Milliman’s Sielman believes that some risk-taking is justified. “Should a pension sponsor never take risk at all? The answer is no,” she says. Sielman points out that public plans ask a different question from corporates in determining future liabilities. Public plans take into account factors like projected pay increases, while corporate plans do not; public funds are also viewed as perpetual entities, while corporate fund liabilities are priced as though the plan could terminate the next day and purchase an annuity to replace the pension. “There is a notable difference between corporate and public funds,” agrees GMO’s Inker.

Sielman’s study examined whether public plan discount rates were too high. Her finding: Funded ratios are reported by the 100 largest plans as 7.3 percentage points higher in aggregate, 75.1 percent compared with 67.8 percent, than Milliman’s calculation. “When we look at the public plans as a whole, the sky is not falling,” she says. “It will take a lot to recover, but it doesn’t mean we have an impending accumulated disaster from the weight of underfunded pension plans. There has been a lot of gleeful reporting on pension plan tsunamis and disaster.”

Public plan sponsors join their actuaries in defending their choice of discount rates. Kevin Murray, executive deputy comptroller at the $150 billion New York State and Local Retirement System, which lowered its discount rate by a half point, to 7.5 percent, in September, says: “What we believe is a reasonable assumption is recognizing there are peaks and valleys. Especially after the ’08–’09 crash, everybody has tended to come after us on a short-term basis.” When asked how he thinks the fund can achieve a long-term 7.5 percent return, Murray replies: “We think it’s a realistic assumption that can be achieved over 30 years. It’s an actuarial standard that an actuary has to show data to support.”

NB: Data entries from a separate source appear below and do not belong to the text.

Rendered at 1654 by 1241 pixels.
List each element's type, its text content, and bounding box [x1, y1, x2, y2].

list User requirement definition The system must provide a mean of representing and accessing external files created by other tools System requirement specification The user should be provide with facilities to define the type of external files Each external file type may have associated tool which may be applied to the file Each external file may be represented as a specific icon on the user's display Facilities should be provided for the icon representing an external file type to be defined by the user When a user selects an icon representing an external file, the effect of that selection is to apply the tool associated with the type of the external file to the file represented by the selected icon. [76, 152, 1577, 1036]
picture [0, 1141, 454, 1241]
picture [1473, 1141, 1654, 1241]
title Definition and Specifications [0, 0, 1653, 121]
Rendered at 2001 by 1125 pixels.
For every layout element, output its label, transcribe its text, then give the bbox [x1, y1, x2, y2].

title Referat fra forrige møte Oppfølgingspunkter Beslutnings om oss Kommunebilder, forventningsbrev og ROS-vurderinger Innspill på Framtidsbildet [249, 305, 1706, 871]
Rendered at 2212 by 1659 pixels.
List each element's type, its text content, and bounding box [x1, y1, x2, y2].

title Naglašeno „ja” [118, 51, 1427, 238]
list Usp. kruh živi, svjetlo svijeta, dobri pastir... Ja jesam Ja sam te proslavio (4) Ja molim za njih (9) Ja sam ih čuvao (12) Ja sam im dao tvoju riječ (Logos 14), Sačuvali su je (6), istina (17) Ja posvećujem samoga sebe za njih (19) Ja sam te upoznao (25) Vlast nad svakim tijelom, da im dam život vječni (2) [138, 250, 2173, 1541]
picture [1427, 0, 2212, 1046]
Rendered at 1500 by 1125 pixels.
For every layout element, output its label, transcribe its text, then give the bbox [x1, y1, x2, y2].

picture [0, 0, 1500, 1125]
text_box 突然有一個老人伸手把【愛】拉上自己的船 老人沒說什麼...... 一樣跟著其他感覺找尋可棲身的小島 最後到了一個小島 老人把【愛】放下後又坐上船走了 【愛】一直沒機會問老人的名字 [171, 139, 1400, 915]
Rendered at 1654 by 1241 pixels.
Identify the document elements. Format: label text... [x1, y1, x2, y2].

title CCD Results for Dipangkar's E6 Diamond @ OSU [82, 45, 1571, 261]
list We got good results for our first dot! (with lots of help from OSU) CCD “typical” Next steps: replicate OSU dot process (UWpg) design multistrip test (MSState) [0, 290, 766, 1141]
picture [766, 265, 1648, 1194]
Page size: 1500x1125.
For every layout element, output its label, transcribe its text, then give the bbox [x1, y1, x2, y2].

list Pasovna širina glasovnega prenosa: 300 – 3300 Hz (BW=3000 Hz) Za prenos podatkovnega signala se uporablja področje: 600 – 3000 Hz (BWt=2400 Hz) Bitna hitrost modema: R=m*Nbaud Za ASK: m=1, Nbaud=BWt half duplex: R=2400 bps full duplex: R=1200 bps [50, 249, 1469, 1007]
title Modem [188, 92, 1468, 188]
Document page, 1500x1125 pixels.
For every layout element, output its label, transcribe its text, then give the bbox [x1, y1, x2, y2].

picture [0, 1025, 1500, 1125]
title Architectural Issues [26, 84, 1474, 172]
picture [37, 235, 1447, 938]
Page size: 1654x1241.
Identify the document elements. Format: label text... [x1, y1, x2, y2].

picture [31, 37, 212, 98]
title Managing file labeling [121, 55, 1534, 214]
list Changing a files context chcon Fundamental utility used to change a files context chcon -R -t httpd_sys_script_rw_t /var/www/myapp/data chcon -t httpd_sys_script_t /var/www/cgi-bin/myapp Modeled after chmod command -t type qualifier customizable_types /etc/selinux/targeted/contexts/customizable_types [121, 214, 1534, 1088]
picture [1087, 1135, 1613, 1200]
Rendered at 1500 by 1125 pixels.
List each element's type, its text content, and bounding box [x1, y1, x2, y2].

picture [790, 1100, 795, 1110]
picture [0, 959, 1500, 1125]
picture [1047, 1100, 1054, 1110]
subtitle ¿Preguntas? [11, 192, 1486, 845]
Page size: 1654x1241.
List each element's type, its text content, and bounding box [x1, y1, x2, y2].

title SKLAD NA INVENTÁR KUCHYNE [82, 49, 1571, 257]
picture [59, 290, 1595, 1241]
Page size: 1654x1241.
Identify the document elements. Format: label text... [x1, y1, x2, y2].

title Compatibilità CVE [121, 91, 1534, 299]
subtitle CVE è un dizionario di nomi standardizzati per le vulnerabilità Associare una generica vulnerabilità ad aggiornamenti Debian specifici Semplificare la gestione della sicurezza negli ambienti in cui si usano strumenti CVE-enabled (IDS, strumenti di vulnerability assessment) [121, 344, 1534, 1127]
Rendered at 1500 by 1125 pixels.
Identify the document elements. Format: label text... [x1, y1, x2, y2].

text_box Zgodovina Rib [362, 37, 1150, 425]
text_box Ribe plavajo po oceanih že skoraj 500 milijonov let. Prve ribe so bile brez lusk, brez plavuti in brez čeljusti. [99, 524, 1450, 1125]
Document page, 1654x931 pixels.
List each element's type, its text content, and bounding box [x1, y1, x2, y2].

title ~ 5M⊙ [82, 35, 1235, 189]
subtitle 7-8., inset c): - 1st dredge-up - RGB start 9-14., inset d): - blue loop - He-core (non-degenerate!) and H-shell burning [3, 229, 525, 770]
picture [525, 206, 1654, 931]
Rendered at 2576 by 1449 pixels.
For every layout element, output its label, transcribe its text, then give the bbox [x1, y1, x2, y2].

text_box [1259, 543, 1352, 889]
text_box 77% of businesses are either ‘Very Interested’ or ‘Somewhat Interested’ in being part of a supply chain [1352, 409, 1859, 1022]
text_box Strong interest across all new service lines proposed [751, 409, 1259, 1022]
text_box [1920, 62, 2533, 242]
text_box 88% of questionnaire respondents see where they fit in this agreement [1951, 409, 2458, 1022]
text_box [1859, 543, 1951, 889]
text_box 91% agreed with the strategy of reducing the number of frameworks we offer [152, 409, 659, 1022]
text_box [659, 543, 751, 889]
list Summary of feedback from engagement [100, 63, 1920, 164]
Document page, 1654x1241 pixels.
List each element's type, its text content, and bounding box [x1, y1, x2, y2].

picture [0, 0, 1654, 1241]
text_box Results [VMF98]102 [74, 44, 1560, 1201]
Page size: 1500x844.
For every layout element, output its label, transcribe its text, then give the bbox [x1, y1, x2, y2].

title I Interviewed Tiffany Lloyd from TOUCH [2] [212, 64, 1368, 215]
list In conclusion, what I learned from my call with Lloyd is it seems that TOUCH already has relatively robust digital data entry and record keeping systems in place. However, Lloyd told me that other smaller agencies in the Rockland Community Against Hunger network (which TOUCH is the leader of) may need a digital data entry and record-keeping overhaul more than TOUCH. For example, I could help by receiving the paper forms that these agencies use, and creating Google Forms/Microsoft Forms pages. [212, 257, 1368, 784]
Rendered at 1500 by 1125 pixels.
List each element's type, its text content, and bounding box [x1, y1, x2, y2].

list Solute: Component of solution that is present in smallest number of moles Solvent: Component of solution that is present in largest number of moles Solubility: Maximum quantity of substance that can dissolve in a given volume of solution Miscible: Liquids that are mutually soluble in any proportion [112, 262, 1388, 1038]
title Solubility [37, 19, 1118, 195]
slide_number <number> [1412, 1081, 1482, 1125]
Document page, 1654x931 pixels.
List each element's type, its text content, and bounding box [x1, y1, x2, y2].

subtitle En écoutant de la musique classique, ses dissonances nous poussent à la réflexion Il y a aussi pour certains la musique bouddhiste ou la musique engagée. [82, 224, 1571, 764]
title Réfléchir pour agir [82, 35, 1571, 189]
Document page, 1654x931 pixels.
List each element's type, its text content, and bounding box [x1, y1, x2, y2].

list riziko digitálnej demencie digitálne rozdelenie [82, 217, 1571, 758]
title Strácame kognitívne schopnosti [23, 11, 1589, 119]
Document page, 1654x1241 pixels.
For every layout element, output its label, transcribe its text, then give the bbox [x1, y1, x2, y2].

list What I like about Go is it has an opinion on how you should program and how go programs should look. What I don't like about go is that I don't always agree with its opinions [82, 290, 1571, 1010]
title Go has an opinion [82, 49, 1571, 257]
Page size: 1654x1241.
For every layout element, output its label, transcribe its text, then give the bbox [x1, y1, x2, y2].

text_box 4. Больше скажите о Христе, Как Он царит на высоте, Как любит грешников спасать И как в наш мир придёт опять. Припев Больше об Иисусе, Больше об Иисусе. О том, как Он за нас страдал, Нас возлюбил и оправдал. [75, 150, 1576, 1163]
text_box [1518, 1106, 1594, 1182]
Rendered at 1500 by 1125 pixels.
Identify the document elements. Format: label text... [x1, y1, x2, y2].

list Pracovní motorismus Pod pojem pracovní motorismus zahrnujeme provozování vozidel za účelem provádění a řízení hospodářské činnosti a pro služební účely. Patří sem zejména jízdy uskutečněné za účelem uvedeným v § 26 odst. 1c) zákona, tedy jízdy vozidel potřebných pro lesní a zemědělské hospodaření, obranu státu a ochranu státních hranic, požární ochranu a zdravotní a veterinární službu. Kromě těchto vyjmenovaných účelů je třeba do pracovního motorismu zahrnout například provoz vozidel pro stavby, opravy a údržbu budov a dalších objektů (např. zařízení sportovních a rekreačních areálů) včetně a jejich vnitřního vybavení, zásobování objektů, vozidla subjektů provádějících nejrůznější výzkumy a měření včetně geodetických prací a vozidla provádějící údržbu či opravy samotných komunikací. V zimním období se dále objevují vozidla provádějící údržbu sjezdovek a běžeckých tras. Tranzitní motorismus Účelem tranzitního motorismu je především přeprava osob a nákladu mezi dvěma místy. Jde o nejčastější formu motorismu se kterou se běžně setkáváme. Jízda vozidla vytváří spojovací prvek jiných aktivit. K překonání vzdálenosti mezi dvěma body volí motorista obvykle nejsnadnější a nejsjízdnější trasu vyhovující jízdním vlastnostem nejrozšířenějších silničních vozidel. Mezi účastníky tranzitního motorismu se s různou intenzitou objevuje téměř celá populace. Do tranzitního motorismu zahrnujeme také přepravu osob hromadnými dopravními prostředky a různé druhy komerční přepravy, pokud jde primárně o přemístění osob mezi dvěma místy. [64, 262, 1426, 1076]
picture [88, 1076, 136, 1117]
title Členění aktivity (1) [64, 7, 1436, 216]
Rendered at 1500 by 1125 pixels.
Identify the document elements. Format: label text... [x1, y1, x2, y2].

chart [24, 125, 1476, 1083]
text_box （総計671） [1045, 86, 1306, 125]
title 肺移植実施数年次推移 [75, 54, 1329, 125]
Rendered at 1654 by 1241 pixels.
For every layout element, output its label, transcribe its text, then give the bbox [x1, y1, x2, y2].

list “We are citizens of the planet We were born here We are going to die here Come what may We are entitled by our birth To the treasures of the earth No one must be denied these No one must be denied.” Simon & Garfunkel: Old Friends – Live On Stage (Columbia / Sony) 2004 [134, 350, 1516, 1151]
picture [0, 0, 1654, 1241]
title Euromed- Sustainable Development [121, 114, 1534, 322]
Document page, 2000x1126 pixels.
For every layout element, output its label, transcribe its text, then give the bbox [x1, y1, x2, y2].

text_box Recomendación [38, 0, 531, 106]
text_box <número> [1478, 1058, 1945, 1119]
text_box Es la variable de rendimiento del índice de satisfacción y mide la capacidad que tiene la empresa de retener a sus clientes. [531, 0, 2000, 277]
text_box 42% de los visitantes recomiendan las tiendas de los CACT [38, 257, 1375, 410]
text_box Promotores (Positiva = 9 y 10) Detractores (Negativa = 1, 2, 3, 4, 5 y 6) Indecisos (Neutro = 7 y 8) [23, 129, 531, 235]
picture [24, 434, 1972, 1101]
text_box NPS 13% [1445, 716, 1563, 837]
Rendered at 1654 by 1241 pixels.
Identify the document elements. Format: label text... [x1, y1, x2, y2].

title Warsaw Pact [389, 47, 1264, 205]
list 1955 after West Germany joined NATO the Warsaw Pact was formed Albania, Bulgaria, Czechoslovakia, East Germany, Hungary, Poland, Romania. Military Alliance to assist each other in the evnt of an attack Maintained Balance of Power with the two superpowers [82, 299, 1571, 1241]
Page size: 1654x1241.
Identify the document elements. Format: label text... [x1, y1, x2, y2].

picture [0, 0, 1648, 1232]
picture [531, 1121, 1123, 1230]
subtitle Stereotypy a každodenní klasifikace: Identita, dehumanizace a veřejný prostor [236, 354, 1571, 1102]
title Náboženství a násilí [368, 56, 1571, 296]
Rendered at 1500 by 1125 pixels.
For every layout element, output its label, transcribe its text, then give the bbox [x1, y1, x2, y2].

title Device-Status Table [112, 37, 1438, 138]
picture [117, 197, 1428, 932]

Like Murray, Gary Findlay, longtime executive director of the Missouri State Employees’ Retirement System, has been battling those who criticize public funds’ use of expected returns to discount liabilities. He contends that building a case based on a huge meltdown is not taking the long-term view.

Findlay points to the California Public Employees’ Retirement System, which recently reported returns of 7.67 percent a year, on average, over the ten years through September 30, 2012, and 7.77 percent over 20 years. Both rates exceeded CalPERS’s actuarial return assumption of 7.5 percent. Similarly, Wilshire Trust Universe Comparison Service found that median returns for the ten years ended September 30, 2012, were 8.23 percent for corporate pension funds and 7.61 percent for public funds. Public funds with assets greater than $1 billion had median ten-year returns of 8.21 percent.

Projecting returns ten years hence is a risky business given today’s volatile markets and low interest rates, but liabilities will keep accruing at a steady pace. U.S. public pension plans and their European counterparts remain far apart in how they value those liabilities. American retirees may discover the difference to their dismay in coming decades.